- **Task objective**:
Would you restate every entry that follows, word for word, and leave out the pictures?

- **Records to use**:

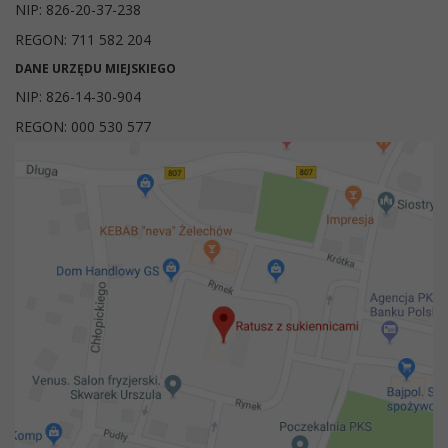
NIP: 826-20-37-238
REGON: 711 582 204
DANE URZĘDU MIEJSKIEGO
NIP: 826-14-30-904
REGON: 000 530 577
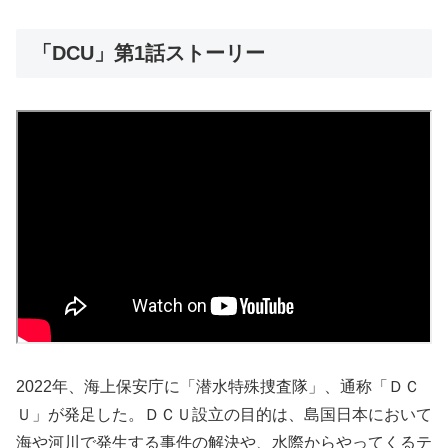
「DCU」第1話ストーリー
2022年、海上保安庁に「潜水特殊捜査隊」、通称「ＤＣ
Ｕ」が発足した。ＤＣＵ設立の目的は、島国日本において
海や河川で発生する事件の解決や、水際からやってくるテ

- **Response area**:
NIP: 826-20-37-238
REGON: 711 582 204
DANE URZĘDU MIEJSKIEGO
NIP: 826-14-30-904
REGON: 000 530 577
「DCU」第1話ストーリー
2022年、海上保安庁に「潜水特殊捜査隊」、通称「ＤＣ
Ｕ」が発足した。ＤＣＵ設立の目的は、島国日本において
海や河川で発生する事件の解決や、水際からやってくるテ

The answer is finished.